FRAGEN ZUM TEXT:
a) Geben Sie aus dem Textauszug alles von "Der eindeutige Schwerpunkt" bis hinunter zu "notwendig erachtet wurde." wortgetreu aus.
b) Prüfen Sie, ob die folgenden Aussagen mit dem Textauszug übereinstimmen, und beantworten Sie jede mit Ja oder Nein samt den entscheidenden Worten des Textes als wörtlichem Zitat. (i) An Luftfahrtunternehmen wurden im Berichtszeitraum keine Auskunftsverlangen gerichtet. (ii) Die meisten Maßnahmen wurden vom BND beantragt. (iii) Der Schwerpunkt der Auskunftsersuchen des BfV lag bei ausländischen extremistischen bzw. terroristischen Vereinigungen.

VORLIEGENDER TEXTAUSZUG:
------------
Aus den vom Bundesministerium des Innern und vom
Bundeskanzleramt vorgelegten detaillierten Halbjahresberichten geht hervor, dass im Berichtszeitraum insbesondere die Auskünfte von Telekommunikations- und Teledienstunternehmen sowie der Einsatz des IMSI-Catchers
dem BfV wichtige Erkenntnisse zur Verbesserung seiner
Aufgabenerfüllung vermittelt haben.
An Kreditinstitute wurden Auskunftsverlangen nur in geringerem Umfang gerichtet, während Auskunftsverlangen
an Postdienstleistungs- und Luftfahrtunternehmen im Berichtszeitraum erneut überhaupt nicht gestellt wurden.
Die überwiegende Zahl der Maßnahmen wurde vom BfV
beantragt, wohingegen BND und MAD von ihren Befugnissen im Berichtsjahr nur in geringem Umfang Gebrauch
gemacht haben.
Der eindeutige Schwerpunkt der Auskunftsersuchen und
IMSI-Catcher-Einsätze des BfV lag – wie in den vorangegangen Jahren – im Bereich der ausländischen extremistischen bzw. terroristischen Vereinigungen. Bedenkt man
das hohe Gefährdungspotential dieser Gruppierungen,
wurden nach Auffassung des Parlamentarischen Kontrollgremiums die Befugnisse maßvoll genutzt. Freiheitsrechte sind insgesamt nur in dem Maß eingeschränkt worden, wie es zur Wahrung der Sicherheit unbedingt für
notwendig erachtet wurde.
------------
AUSZÜGE AUS DATENSÄTZEN:
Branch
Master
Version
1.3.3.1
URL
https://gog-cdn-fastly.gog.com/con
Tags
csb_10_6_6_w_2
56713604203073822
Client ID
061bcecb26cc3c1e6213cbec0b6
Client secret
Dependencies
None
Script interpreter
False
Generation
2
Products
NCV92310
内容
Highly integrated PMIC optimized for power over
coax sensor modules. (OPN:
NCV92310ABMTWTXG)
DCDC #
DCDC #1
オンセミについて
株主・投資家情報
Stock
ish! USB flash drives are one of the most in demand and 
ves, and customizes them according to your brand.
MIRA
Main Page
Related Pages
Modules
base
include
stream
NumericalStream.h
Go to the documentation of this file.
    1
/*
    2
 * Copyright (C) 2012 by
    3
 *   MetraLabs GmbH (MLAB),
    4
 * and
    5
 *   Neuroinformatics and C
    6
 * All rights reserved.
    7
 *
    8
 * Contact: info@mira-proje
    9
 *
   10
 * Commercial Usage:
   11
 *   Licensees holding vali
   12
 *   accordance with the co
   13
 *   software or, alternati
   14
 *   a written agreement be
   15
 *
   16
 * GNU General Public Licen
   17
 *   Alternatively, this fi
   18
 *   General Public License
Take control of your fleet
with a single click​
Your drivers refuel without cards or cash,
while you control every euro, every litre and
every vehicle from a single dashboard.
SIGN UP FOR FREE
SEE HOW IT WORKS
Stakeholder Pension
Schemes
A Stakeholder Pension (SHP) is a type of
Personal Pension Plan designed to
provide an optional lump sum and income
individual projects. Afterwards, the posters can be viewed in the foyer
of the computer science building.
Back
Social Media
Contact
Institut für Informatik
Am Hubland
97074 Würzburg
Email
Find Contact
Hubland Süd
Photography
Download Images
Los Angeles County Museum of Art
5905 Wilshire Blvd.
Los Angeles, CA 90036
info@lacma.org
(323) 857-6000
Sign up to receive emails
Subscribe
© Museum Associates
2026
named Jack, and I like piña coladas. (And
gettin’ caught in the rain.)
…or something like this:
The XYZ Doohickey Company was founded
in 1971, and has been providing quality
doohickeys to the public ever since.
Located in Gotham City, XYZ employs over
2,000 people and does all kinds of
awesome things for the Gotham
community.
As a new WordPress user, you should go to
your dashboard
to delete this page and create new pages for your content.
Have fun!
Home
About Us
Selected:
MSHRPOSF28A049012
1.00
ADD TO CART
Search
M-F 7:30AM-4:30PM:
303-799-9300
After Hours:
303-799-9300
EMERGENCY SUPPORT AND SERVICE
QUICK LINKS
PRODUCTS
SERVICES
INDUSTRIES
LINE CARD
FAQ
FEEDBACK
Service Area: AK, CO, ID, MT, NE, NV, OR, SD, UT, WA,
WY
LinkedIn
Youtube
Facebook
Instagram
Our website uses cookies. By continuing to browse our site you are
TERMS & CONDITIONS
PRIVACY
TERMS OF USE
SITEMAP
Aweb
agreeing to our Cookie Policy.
------------
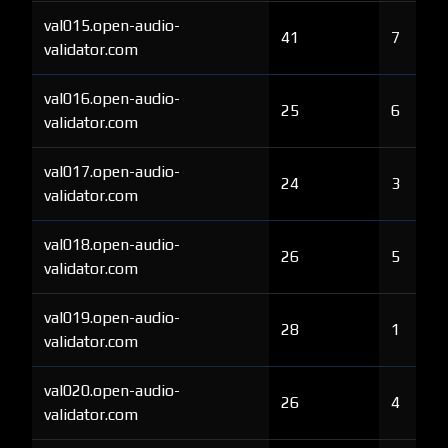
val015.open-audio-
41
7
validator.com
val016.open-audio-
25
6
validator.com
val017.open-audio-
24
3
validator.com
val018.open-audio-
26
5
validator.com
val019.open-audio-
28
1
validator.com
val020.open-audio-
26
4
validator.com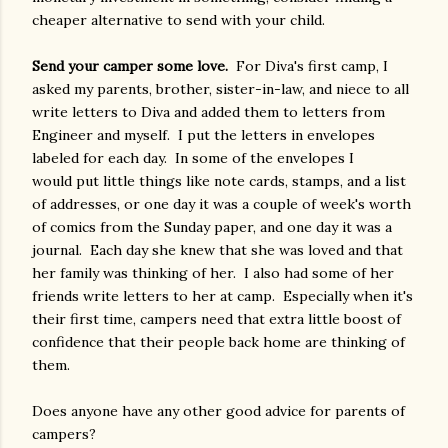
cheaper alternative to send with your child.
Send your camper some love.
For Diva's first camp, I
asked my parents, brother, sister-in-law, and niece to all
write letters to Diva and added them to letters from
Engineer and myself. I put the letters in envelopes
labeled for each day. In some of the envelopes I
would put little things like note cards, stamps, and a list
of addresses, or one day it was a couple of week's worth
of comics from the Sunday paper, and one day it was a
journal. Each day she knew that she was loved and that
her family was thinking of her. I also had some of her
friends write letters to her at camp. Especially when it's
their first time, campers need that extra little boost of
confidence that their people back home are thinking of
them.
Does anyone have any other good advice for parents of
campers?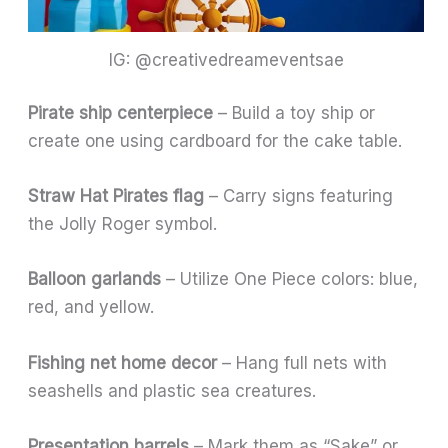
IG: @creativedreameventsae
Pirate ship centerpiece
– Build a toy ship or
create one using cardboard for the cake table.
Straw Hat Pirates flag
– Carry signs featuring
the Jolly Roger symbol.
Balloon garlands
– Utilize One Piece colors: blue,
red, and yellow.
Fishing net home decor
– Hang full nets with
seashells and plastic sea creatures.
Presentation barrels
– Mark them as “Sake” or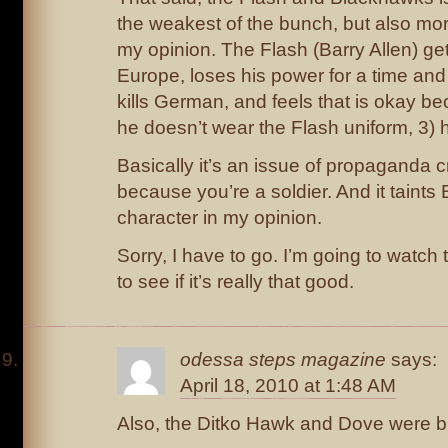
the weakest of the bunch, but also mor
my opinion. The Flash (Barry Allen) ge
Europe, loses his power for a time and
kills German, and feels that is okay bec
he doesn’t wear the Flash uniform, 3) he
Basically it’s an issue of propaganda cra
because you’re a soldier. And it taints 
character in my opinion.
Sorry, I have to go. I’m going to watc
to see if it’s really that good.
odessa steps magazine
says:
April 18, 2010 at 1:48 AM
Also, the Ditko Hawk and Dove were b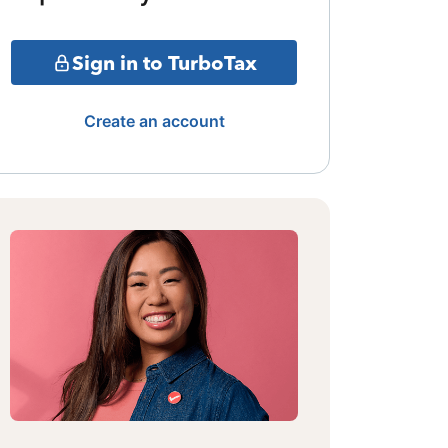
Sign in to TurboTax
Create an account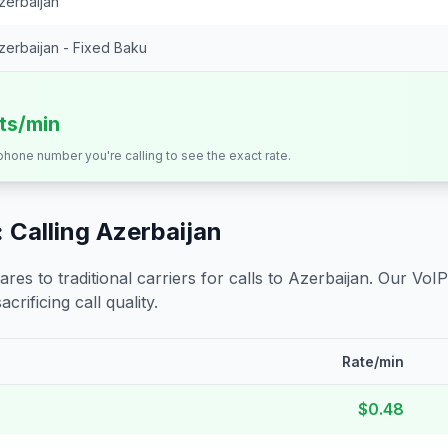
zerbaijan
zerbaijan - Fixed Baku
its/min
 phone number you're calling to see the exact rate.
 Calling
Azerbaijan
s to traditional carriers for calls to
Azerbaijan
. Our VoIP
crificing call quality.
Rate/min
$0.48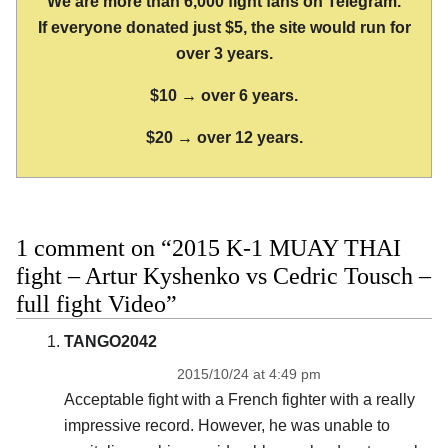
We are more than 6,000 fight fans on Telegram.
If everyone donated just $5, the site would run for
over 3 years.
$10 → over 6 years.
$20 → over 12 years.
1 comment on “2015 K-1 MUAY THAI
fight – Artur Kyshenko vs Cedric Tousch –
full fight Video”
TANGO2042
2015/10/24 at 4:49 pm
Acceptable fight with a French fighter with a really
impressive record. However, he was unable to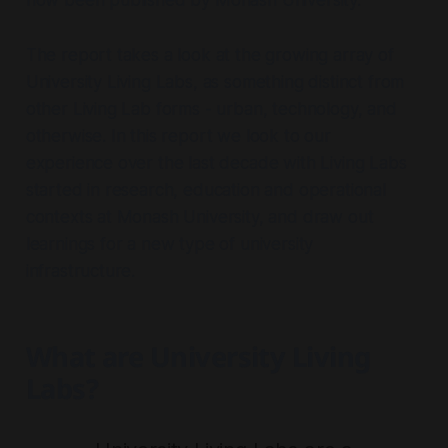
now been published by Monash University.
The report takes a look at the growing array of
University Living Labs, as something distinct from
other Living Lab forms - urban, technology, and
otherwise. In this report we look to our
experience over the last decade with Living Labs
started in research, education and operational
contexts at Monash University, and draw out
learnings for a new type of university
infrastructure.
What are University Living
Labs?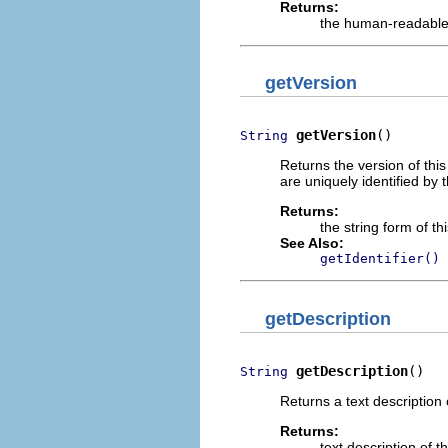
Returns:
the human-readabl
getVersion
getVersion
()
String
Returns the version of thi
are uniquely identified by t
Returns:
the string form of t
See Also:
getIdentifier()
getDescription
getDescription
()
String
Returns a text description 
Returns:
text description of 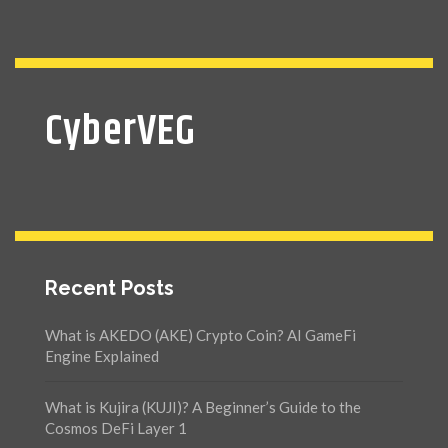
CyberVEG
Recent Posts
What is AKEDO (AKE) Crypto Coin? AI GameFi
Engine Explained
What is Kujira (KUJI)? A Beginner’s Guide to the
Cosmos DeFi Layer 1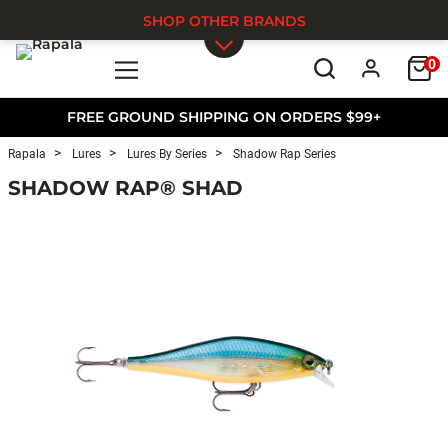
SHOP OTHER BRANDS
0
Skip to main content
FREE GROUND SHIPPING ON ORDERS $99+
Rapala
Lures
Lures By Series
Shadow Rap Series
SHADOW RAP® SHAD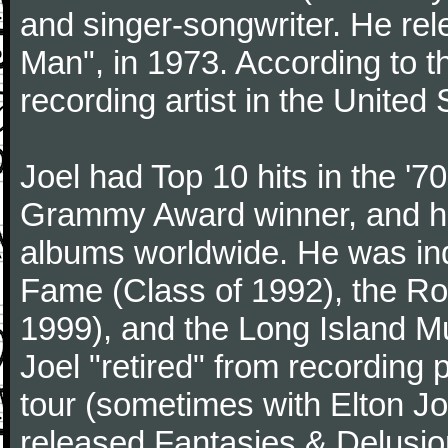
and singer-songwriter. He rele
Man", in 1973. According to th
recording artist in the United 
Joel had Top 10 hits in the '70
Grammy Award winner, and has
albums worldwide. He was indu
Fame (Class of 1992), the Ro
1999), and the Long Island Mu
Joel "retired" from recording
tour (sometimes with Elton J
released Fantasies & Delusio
------------
IHRE ANTWORTEN:
a)
Der eindeutige Schwerpunkt der Auskunftsersuchen und
IMSI-Catcher-Einsätze des BfV lag – wie in den vorangegangen Jahren – im Bereich der ausländischen extremistischen bzw. terroristischen Vereinigungen. Bedenkt man
das hohe Gefährdungspotential dieser Gruppierungen,
wurden nach Auffassung des Parlamentarischen Kontrollgremiums die Befugnisse maßvoll genutzt. Freiheitsrechte sind insgesamt nur in dem Maß eingeschränkt worden, wie es zur Wahrung der Sicherheit unbedingt für
notwendig erachtet wurde.

b)
(i) Ja: "an Postdienstleistungs- und Luftfahrtunternehmen im Berichtszeitraum erneut überhaupt nicht gestellt wurden"
(ii) Nein: "Die überwiegende Zahl der Maßnahmen wurde vom BfV"
(iii) Ja: "im Bereich der ausländischen extremistischen bzw. terroristischen Vereinigungen"